Thursday, July 17, 2014

Pros and Cons of Grandparent Caregivers from a Total Outsider

Lately I've been surrounded by grandparents taking care of their grandchildren. There has often been a grandparent or two at story time or the playground, but lately there has been an explosion of them! By now I've seen a lot of the same faces often enough to get to know them a little bit. My observation seems to match an actual trend:  According to the last census, grandparents provide the primary childcare for 30% of working mothers with children under age five. As a mother at home, I have an outsiders' perspective on the whole dilemma of childcare, aside from the very very occasional babysitter or my babysitting buddy. I'm also certainly an outsider to the grandparents-providing-regular-childcare phenomenon, as my children's closest grandparents are nine hours' drive away.  But I still find it all fascinating.

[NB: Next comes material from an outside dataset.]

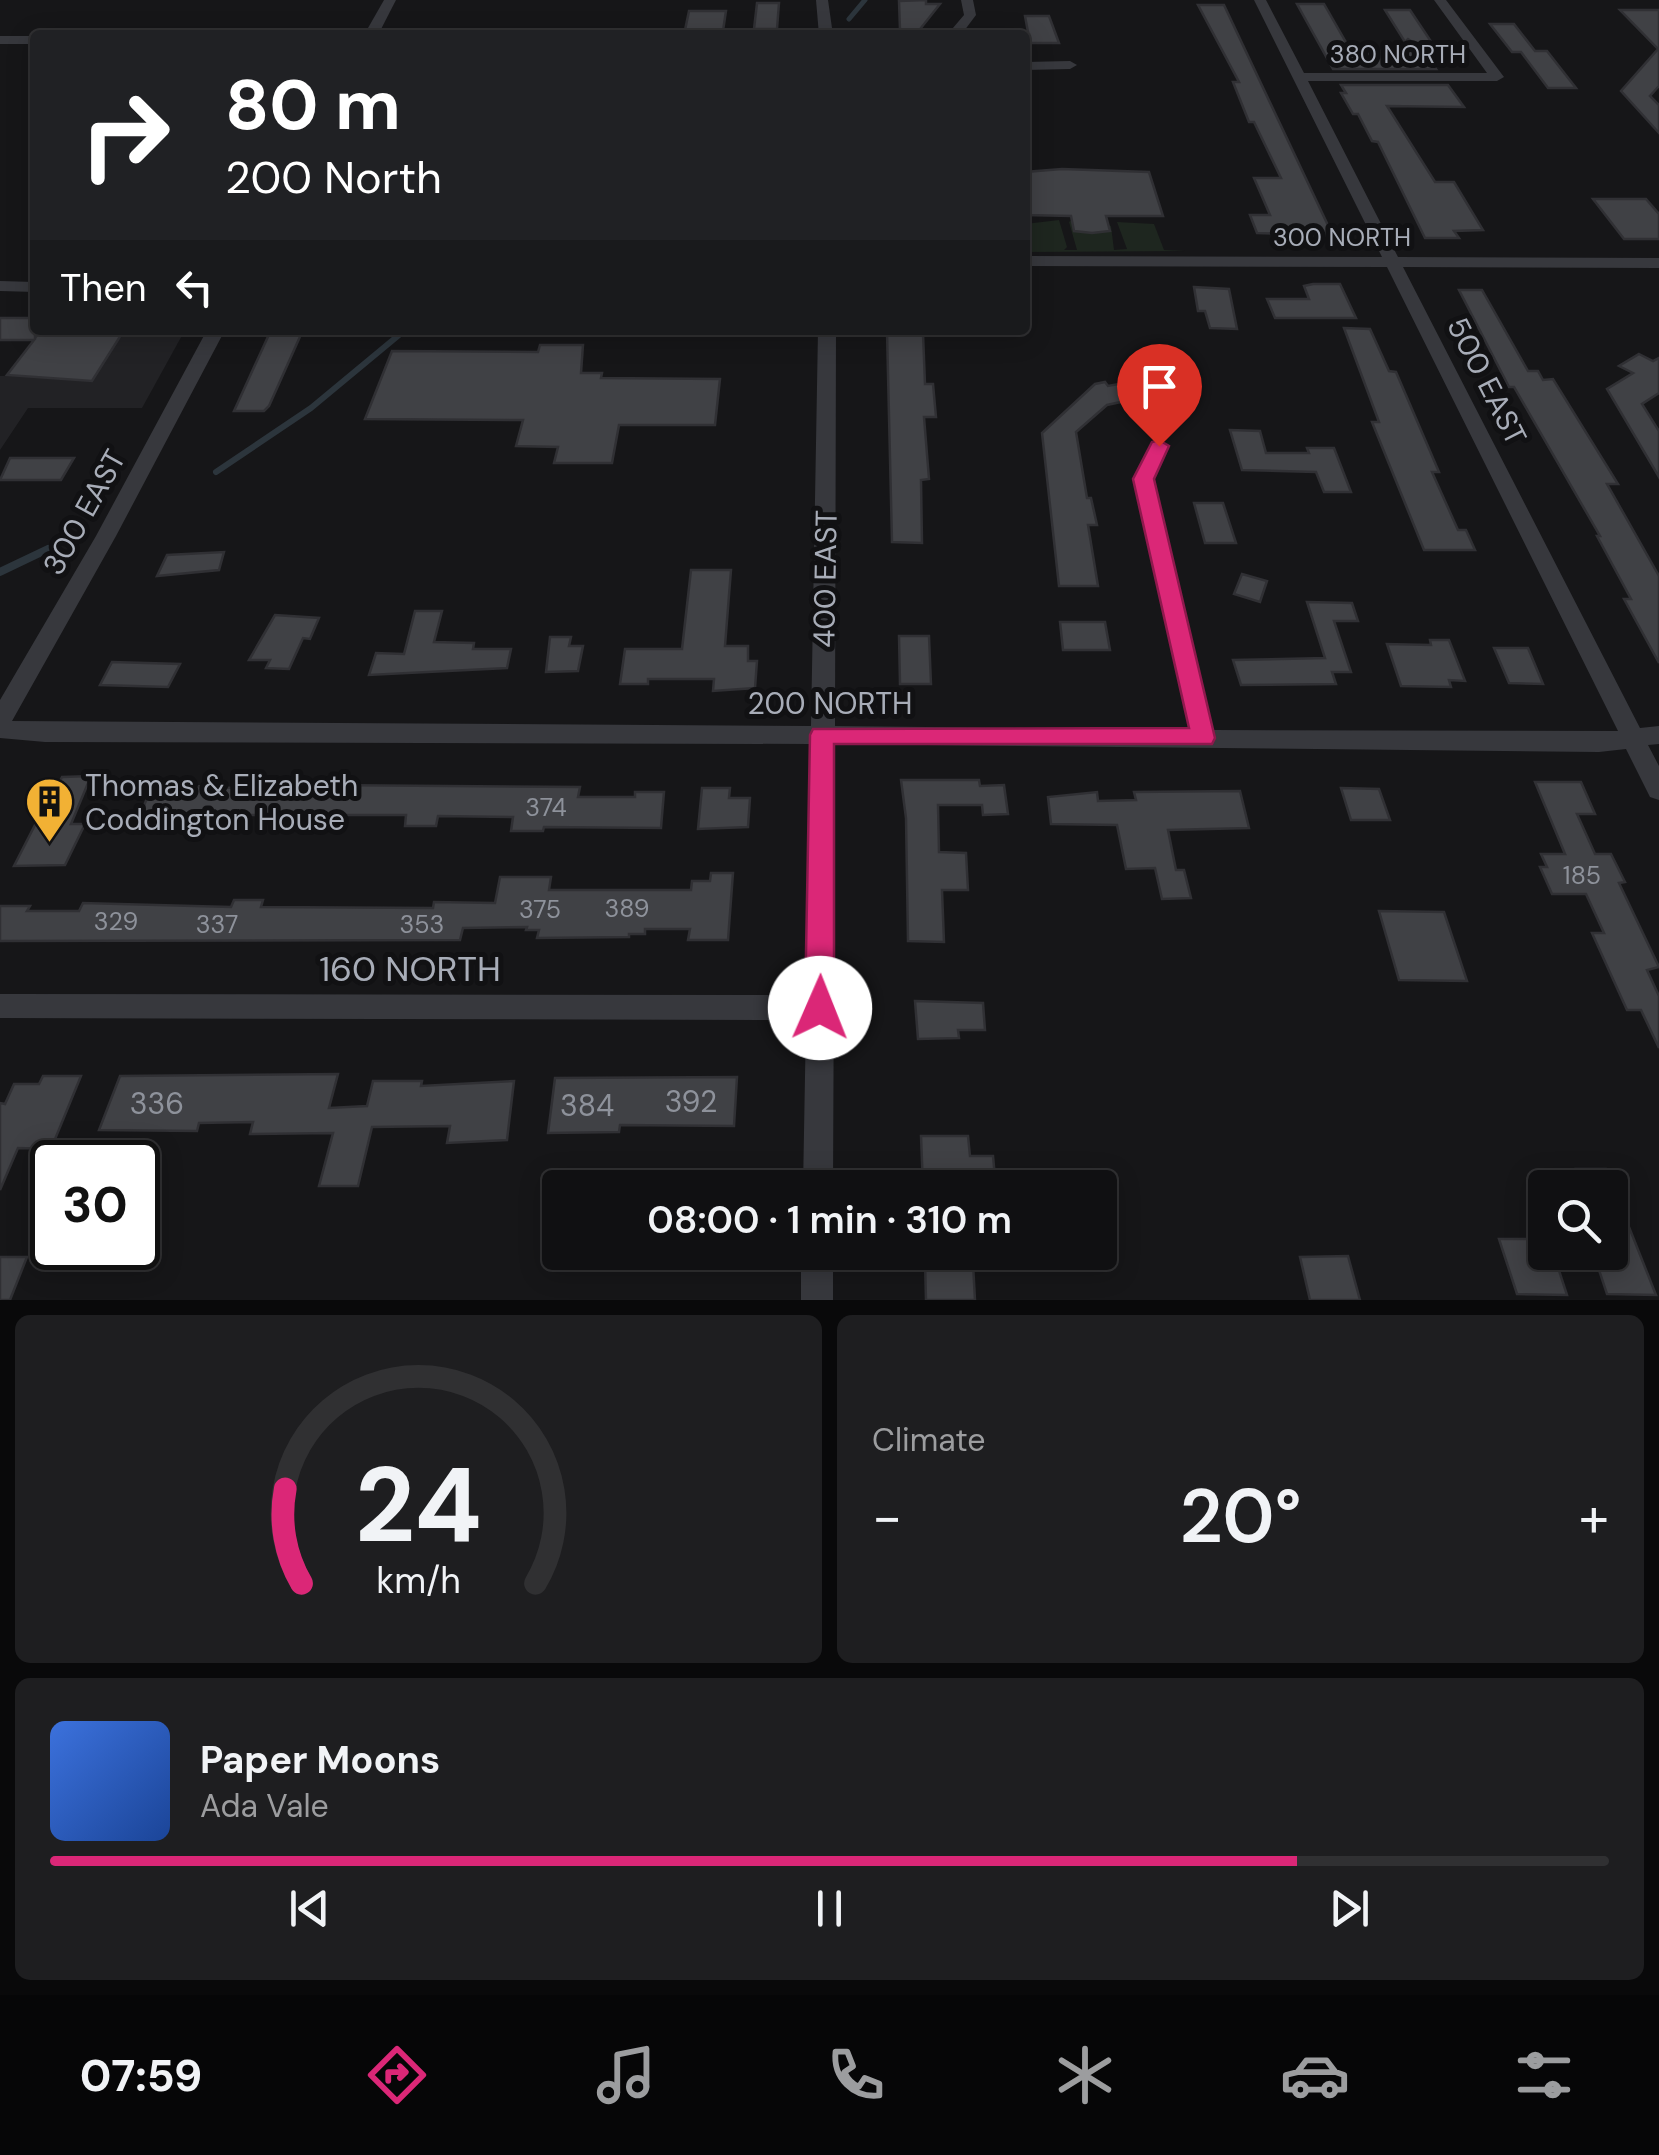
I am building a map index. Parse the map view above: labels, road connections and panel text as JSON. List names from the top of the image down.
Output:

One thing I have to say is I really admire their stamina! Some of these grandmothers are running circles around me at the playground. I get tired now; I can't imagine doing this every day when I'm in my sixties!

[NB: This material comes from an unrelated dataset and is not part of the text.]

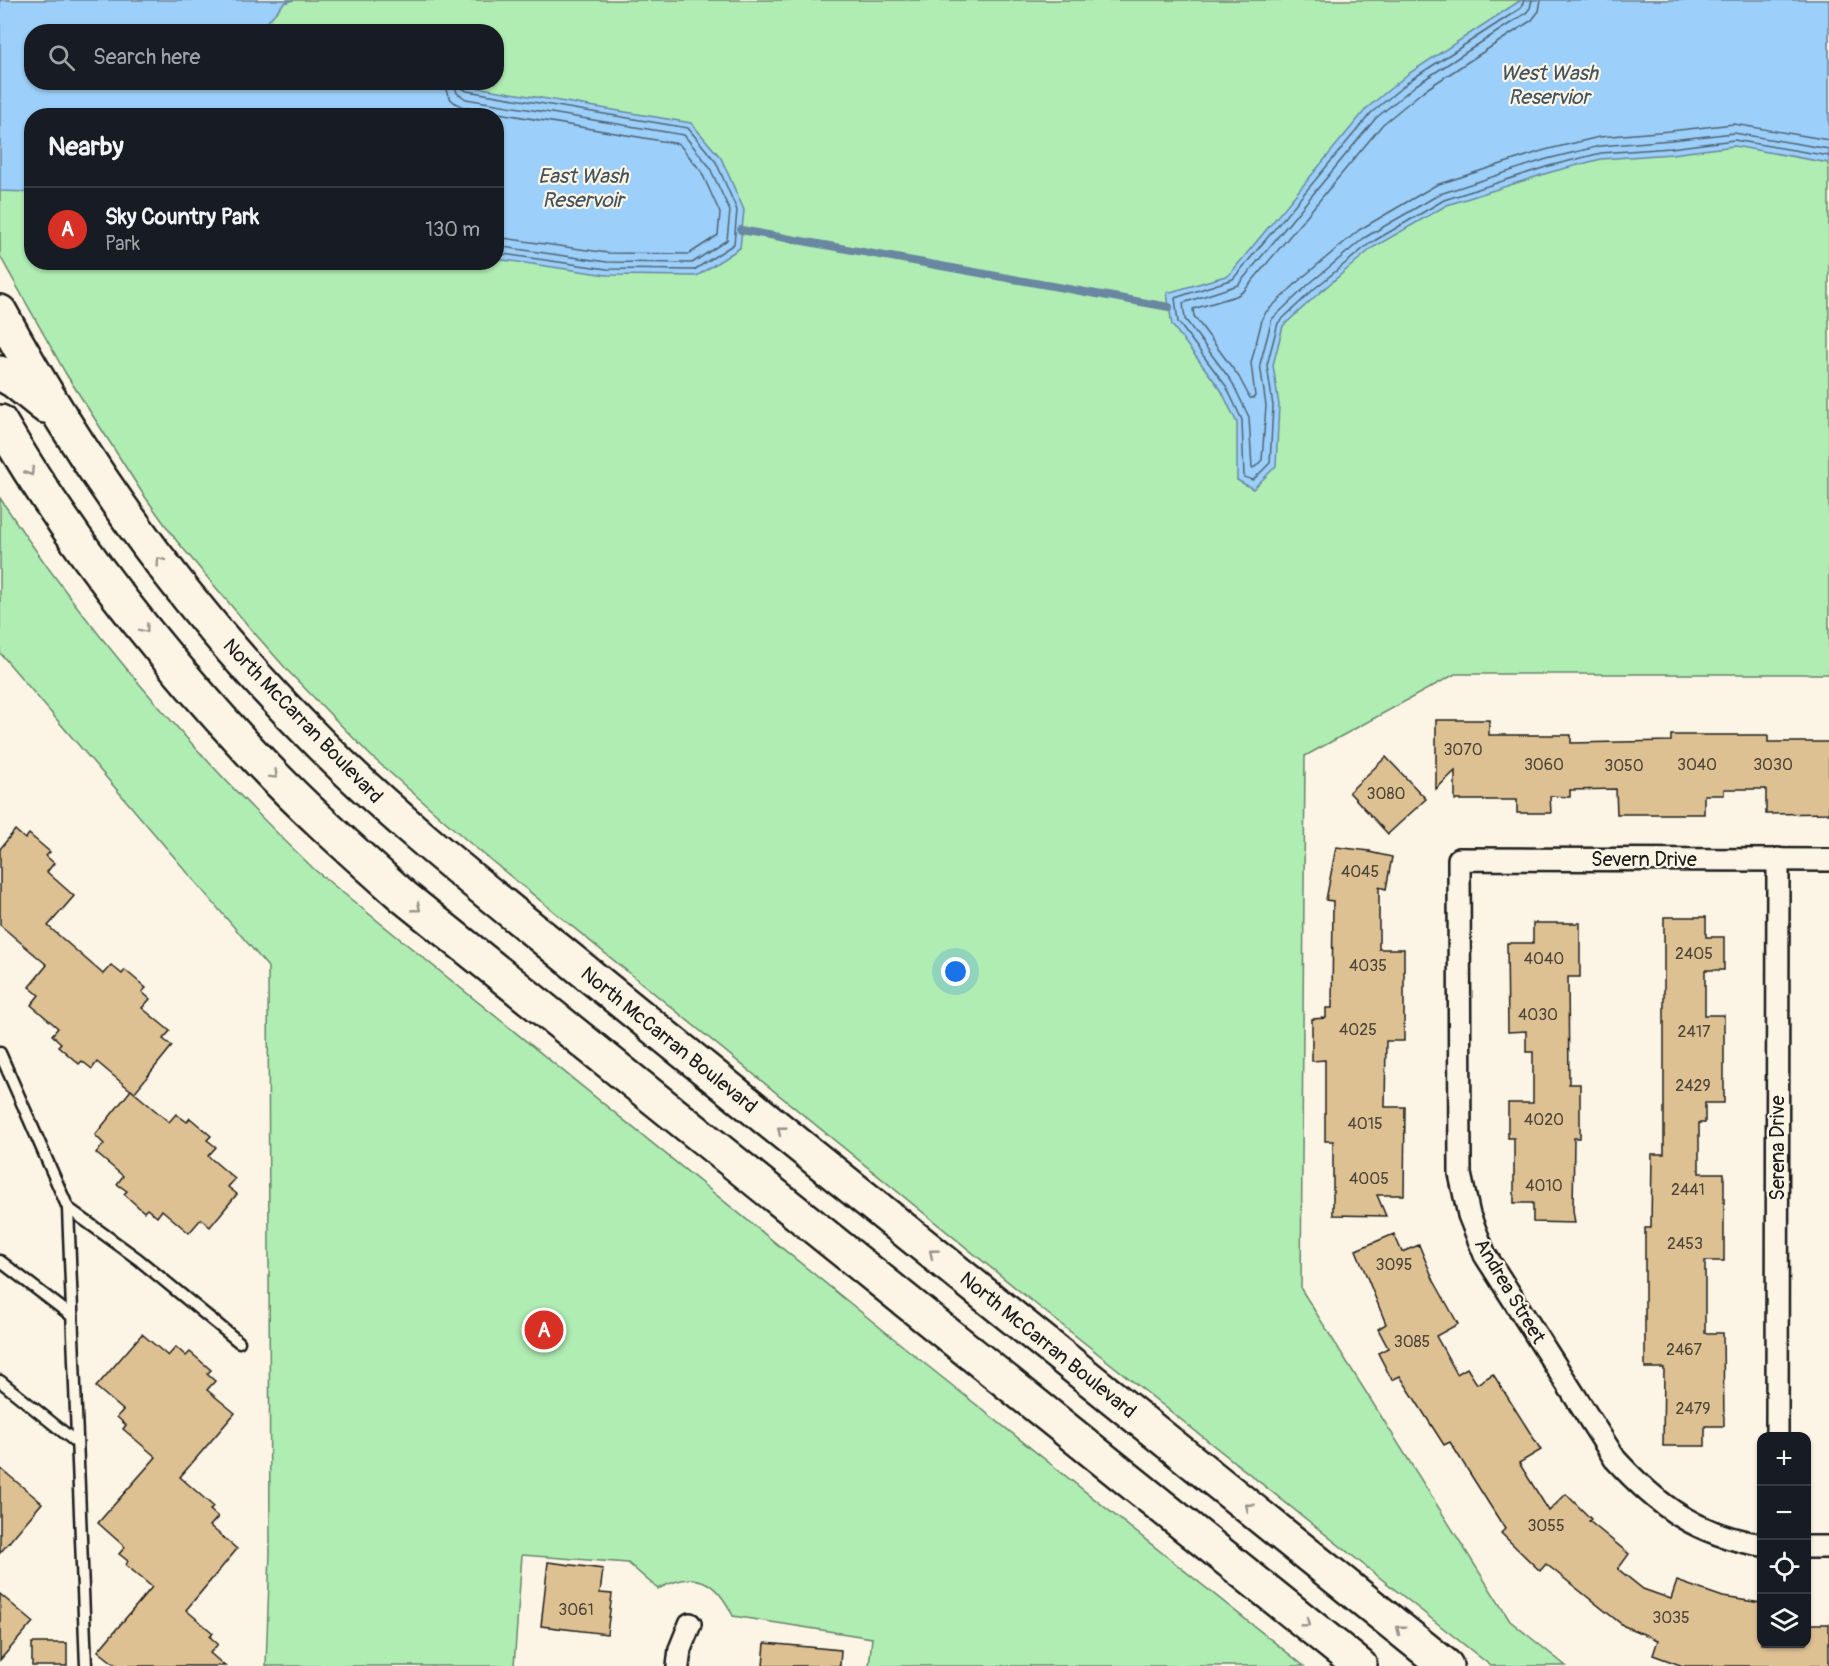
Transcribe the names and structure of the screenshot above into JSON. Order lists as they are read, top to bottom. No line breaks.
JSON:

Caregiver who really loves the children.  Stability and security for the children, potential for closer relationship.  Grandparent care is bound to be incomparably better than what can be found at the local Kinder Care.

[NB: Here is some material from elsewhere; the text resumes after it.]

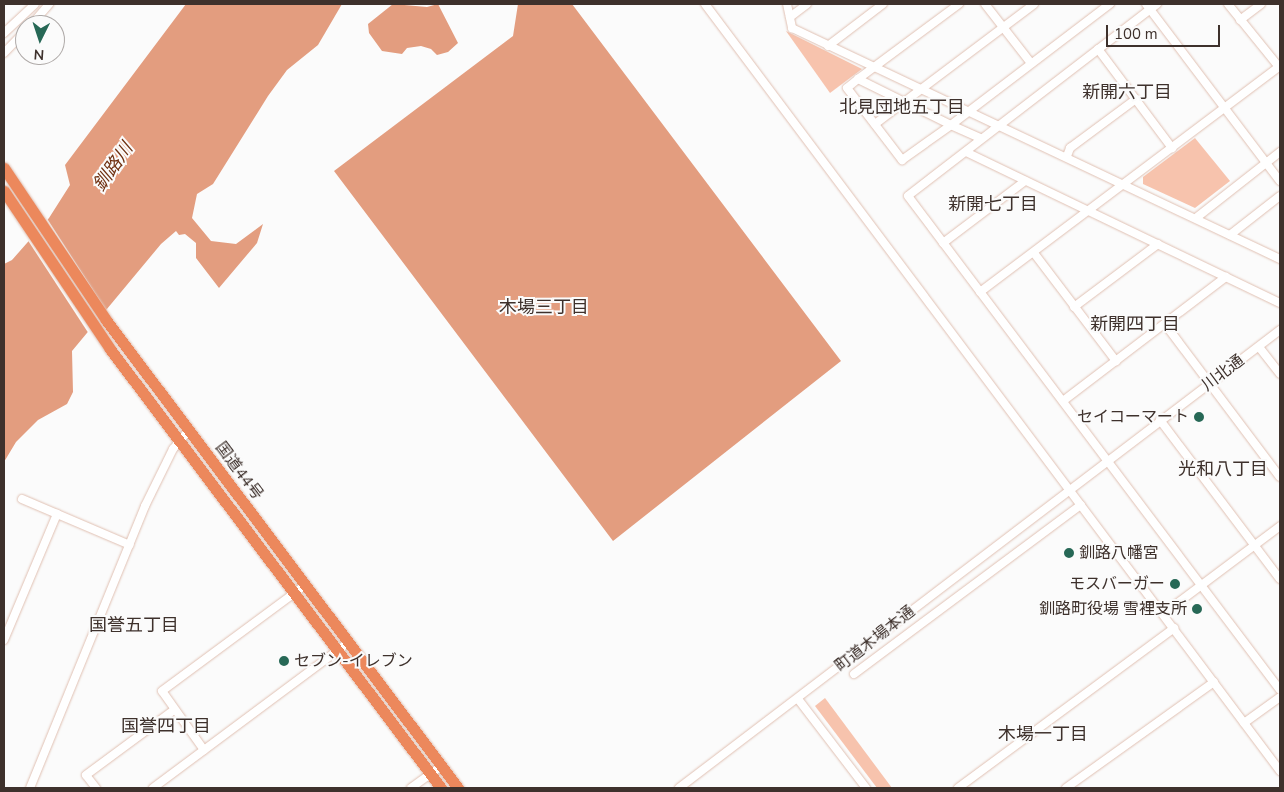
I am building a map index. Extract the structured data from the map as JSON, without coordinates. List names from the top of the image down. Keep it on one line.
{"streets":{"highway":["国道44号"],"street":["川北通","町道木場本通"]},"crossings":[["川北通","町道木場本通"]],"districts":["新開六丁目","北見団地五丁目","新開七丁目","木場三丁目","新開四丁目","光和八丁目","国誉五丁目","国誉四丁目","木場一丁目"],"water":["釧路川"],"places":["セイコーマート","釧路八幡宮","モスバーガー","釧路町役場 雪裡支所","セブン-イレブン"],"scale_bar":"100 m","north":"bottom"}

Family. Perhaps out of necessity moving back to a more inter-generational model of family life?  I think it's unnatural how the nuclear family model and people moving so far from where they were raised has made extended family some people you see at major holidays, but you don't share the day-to-day experiences with. Could be a step toward reversing that isolation. Obviously, it wouldn't have that effect if the family is already far apart, but for those that aren't, I could see it bringing families together for their original purpose, which is of course to raise the next generation.

Corollary to the above: Increasing respect for the wisdom of the previous generation. Mothers my age are so far removed from the "collective memory" that we are vulnerable to every stupid parenting fad marketed by the "experts".  Having one's own mother intimately involved in the raising of the children would cut down on a lot of that crap.

Tough on older/less healthy grandparents, and then by extension the children.  Clearly cannot work for everyone. Affects grandparents' social lives, ability to travel, and it's tiring!  Make no mistake, even if they love those children to pieces it is WORK.  I don't want to comment on any particular people I've met, but sometimes I think the grown children don't always appreciate the sacrifice entailed on the grandparents to take on this responsibility.  I think grandparents would be completely justified in saying, "I raised you, now you raise your children! I've done my time changing diapers!"

Potential to make family relationships sticky, with children caught in the middle. So individual that it's not really worth exploring it further, but I don't think it takes much imagination to see how this might happen.

Still inferior to parent as primary day-to-day caregiver.  Grandparents giving free childcare might make mother's job financially more worthwhile, therefore discouraging her from coming home. Here's where I'd get flamed, if I actually had any readers.  I completely understand and accept that in this day and age it is sometimes truly necessary for both parents to be employed, or there is a single parent, etc.  Let's take all the disclaimers as given.  However, it is not always necessary.  Very often it is a choice, made to serve the woman's own desire to do something important, live up to her potential, live a more glamorous lifestyle, whatever.  Some are nobler reasons than others. And also very often, those desires were instilled in her by her own parents. Many women were raised to value career.  Grandparents becoming regular babysitters is in part a logical corollary of the feminism of that generation.  Grandparents end up sacrificing more than they may have bargained for when they encouraged their daughter to "have it all."  So insofar as it's enabling feminist values, I'd have to assign that to the "con" side.  Obviously the grandparents I'm talking about would disagree.

1 comment:

  1. hmm...very interesting analysis. I haven't thought too much about this situation, as it doesn't apply to me right now. But if I did need childcare, I'd definitely prefer the grandparents to provide it, because of all the "pros" you list above.